Des annonces qui ont laissé la Fnaim sur sa faim. Pour la fédération, François Bayrou n'a qu'« effleuré la question du logement ». Dans un communiqué ce mercredi, elle « alerte sur la nécessité de mesures structurantes pour accompagner la reprise et dynamiser le secteur ». Et avance ses propres idées : « Une réduction des charges fiscales sur les transactions immobilières, un soutien massif à la rénovation énergétique et un allégement des contraintes pesant sur les propriétaires bailleurs ».
A contrario, la Fédération des promoteurs immobiliers s'est montrée satisfaite de la prise de parole du Premier ministre.

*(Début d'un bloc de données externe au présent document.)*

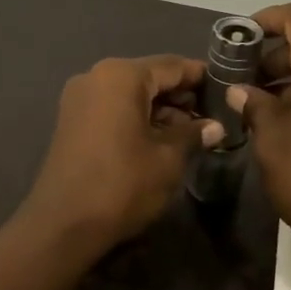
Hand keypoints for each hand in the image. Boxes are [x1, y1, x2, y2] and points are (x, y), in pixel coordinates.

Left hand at [20, 55, 224, 254]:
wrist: (63, 224)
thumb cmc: (122, 184)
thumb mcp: (168, 159)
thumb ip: (193, 134)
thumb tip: (215, 127)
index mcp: (121, 76)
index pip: (172, 66)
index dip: (202, 77)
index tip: (227, 89)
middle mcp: (96, 77)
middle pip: (149, 77)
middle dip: (181, 96)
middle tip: (214, 116)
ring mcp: (80, 99)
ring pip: (131, 94)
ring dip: (161, 110)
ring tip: (193, 133)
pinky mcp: (72, 121)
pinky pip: (114, 109)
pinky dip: (138, 118)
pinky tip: (162, 140)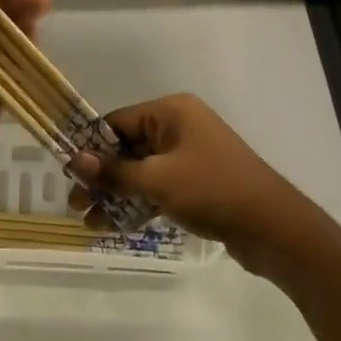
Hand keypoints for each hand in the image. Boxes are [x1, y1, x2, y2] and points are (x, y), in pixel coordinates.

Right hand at [70, 93, 315, 274]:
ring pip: (141, 171)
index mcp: (171, 112)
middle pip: (127, 147)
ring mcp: (189, 155)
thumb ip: (115, 172)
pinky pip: (157, 187)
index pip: (118, 122)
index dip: (91, 147)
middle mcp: (179, 127)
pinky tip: (116, 226)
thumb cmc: (212, 190)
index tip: (68, 173)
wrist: (272, 227)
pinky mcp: (197, 183)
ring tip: (91, 222)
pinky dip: (138, 203)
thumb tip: (75, 160)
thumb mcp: (157, 180)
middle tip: (76, 203)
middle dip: (102, 176)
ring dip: (116, 195)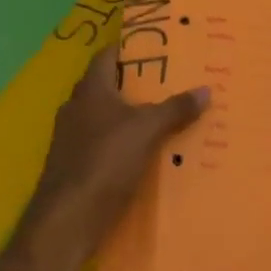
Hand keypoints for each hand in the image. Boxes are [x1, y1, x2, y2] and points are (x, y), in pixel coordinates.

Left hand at [28, 42, 207, 253]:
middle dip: (136, 83)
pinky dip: (121, 144)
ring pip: (105, 117)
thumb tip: (206, 89)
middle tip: (169, 81)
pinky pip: (101, 145)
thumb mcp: (148, 130)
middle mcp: (76, 109)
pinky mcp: (72, 168)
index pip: (108, 55)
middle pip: (107, 86)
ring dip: (129, 116)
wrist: (65, 224)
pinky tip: (143, 153)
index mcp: (90, 90)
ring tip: (163, 116)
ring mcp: (70, 140)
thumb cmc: (105, 162)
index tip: (157, 46)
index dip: (130, 48)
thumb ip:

Dans un post publié sur LinkedIn mardi, son président, Pascal Boulanger, juge que la feuille de route est « claire ». « Simplifier les procédures et les normes, densifier, relancer l'investissement locatif et l'accession à la propriété et soutenir les maires bâtisseurs [sont] des objectifs [qui] répondent point par point aux propositions portées » par les professionnels du logement neuf, a-t-il relevé. Reste désormais à agir.